What to work on: Among the lines of this material, find those holding the word "different" and report how many there are, with nothing added.

Material provided:
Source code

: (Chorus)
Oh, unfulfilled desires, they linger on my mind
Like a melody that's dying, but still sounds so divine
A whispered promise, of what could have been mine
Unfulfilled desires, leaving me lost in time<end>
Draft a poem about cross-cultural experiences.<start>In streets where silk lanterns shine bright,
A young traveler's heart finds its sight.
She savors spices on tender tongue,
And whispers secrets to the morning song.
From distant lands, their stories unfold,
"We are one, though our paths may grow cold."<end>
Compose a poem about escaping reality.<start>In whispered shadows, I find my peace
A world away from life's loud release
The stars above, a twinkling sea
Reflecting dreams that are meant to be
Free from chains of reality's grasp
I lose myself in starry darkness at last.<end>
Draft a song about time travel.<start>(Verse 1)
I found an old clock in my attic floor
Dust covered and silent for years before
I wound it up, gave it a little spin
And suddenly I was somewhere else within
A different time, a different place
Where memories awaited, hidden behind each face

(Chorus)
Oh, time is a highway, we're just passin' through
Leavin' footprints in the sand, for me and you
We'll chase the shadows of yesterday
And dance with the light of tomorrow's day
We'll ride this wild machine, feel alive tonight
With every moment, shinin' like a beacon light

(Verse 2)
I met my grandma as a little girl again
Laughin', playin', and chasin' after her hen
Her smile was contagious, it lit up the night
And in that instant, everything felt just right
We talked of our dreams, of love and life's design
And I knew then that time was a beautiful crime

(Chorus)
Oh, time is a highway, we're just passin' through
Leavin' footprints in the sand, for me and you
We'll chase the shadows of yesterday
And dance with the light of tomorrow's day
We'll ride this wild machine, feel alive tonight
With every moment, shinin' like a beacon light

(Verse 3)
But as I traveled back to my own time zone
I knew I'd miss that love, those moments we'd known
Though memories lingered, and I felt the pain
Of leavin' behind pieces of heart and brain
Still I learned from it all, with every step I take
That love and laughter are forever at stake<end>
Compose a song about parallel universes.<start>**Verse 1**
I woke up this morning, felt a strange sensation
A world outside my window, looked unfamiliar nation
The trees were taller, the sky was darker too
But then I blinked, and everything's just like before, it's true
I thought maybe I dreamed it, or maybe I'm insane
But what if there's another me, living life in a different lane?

Task solution: 2